From the records below, please repeat exactly the line that has "185 42 0.13", the line that has "114 346 123.95", and every line between them, and nothing else.
--- SUPPLIED RECORDS Enclosed Below ---
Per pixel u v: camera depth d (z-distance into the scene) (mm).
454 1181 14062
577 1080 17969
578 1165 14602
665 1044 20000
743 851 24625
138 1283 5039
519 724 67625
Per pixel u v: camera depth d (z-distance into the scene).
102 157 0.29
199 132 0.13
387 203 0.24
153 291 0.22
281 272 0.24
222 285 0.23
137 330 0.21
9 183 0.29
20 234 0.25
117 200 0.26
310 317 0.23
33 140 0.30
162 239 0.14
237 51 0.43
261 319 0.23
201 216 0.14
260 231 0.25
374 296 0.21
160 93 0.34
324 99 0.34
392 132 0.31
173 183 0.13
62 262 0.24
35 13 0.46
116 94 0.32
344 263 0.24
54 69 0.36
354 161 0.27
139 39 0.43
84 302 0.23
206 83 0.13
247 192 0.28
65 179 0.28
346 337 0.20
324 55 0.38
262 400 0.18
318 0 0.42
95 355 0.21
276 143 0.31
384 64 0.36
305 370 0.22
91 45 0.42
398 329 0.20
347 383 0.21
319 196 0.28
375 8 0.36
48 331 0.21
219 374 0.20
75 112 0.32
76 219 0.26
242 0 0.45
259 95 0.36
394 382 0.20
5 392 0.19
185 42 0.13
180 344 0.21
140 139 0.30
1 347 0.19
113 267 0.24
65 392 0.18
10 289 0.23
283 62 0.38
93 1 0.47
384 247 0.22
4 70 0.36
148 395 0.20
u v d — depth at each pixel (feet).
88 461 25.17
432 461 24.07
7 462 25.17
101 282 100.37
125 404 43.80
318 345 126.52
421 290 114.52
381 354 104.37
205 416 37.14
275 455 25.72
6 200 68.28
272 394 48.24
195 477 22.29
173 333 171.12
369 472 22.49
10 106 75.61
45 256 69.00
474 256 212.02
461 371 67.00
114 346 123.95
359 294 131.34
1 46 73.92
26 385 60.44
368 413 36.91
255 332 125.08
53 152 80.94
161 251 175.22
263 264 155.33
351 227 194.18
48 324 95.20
--- End of Enclosed SUPPLIED RECORDS ---
▸ ANSWER FOR THIS EXERCISE
185 42 0.13
180 344 0.21
140 139 0.30
1 347 0.19
113 267 0.24
65 392 0.18
10 289 0.23
283 62 0.38
93 1 0.47
384 247 0.22
4 70 0.36
148 395 0.20
u v d — depth at each pixel (feet).
88 461 25.17
432 461 24.07
7 462 25.17
101 282 100.37
125 404 43.80
318 345 126.52
421 290 114.52
381 354 104.37
205 416 37.14
275 455 25.72
6 200 68.28
272 394 48.24
195 477 22.29
173 333 171.12
369 472 22.49
10 106 75.61
45 256 69.00
474 256 212.02
461 371 67.00
114 346 123.95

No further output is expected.